START Data to examine

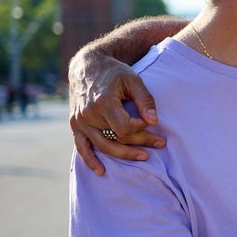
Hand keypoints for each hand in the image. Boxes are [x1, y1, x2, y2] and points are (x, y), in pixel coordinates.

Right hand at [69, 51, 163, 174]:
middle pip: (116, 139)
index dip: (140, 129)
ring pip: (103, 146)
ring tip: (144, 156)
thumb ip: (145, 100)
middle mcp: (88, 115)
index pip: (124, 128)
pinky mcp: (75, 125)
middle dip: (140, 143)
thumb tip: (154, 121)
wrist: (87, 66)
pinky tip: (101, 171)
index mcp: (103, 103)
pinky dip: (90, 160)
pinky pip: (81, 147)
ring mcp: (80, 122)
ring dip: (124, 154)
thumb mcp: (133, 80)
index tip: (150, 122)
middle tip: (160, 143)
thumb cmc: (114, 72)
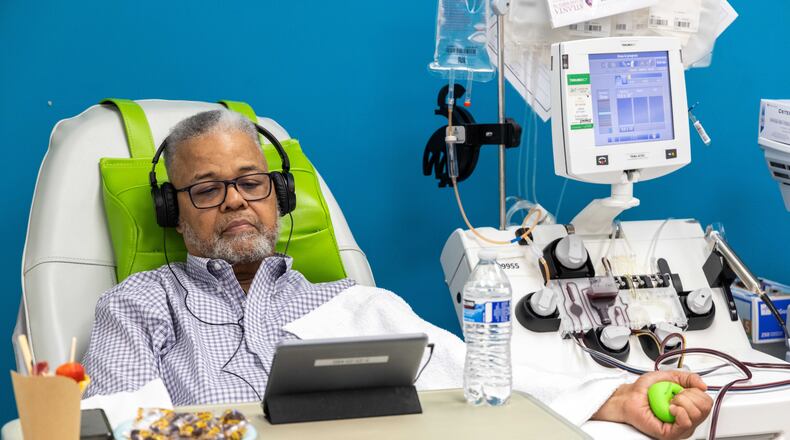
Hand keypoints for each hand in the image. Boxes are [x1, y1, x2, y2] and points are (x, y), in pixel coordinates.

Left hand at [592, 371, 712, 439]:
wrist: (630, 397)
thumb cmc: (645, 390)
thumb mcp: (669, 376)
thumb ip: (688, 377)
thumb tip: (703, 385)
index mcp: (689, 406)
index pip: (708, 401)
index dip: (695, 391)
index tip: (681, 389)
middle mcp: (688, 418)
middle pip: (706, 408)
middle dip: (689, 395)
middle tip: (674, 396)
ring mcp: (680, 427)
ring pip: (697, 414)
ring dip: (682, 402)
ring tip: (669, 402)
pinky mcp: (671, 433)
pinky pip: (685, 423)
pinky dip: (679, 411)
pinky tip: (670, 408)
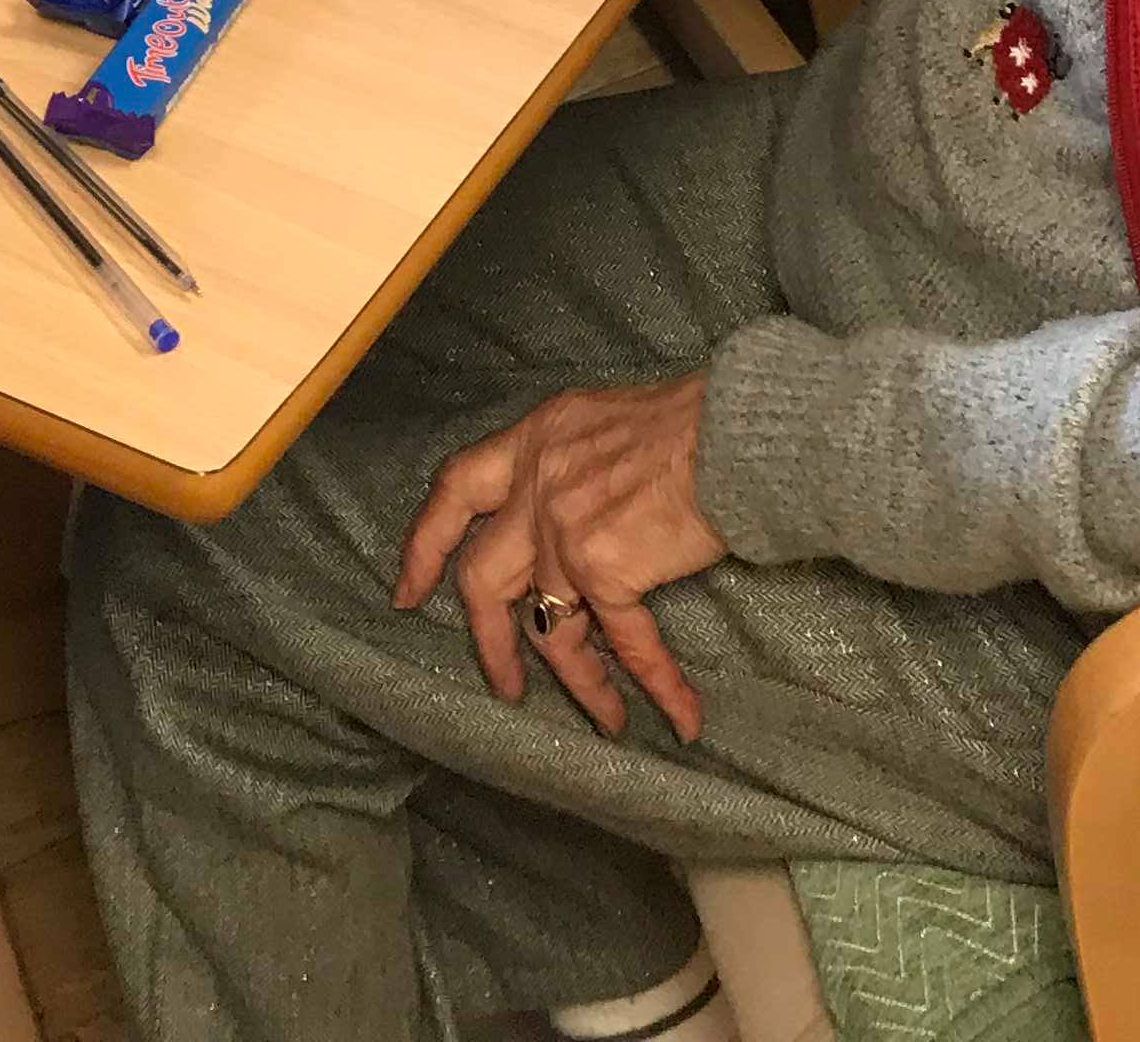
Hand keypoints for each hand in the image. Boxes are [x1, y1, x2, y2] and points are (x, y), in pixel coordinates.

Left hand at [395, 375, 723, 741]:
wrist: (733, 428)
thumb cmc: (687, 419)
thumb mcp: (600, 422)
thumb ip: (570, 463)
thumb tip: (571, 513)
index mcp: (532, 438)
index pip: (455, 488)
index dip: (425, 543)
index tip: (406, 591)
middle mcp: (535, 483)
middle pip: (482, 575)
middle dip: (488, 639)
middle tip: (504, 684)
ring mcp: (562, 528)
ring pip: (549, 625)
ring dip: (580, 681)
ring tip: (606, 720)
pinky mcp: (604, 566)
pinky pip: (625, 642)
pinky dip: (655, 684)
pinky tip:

END Data to examine

Exercise: In the records above, everything from the line with "index pip: (708, 401)" down to the line with "index pip: (455, 488)" must be duplicated exactly, both lines kept. Leave no pictures in.

The completed task:
index pip: (708, 401)
index dip: (695, 391)
index tip: (681, 389)
middle mcp: (688, 418)
middle pip: (706, 408)
middle dip: (689, 395)
middle tip: (674, 396)
ring mcp: (680, 427)
ring pip: (697, 414)
ring dip: (682, 402)
ring tip: (669, 402)
pinky mcp: (671, 433)
pinky pip: (685, 423)
pinky dip: (679, 411)
pinky tip: (670, 408)
Hand keypoints for each hand in the image. Boxes are [x1, y1, x2, y2] and points are (x, y), in pixel coordinates.

Left hand at [395, 375, 723, 741]:
wrist: (733, 428)
thumb cmc: (687, 419)
thumb mcp: (600, 422)
thumb ip: (570, 463)
thumb tip: (571, 513)
index mcp: (532, 438)
index pip: (455, 488)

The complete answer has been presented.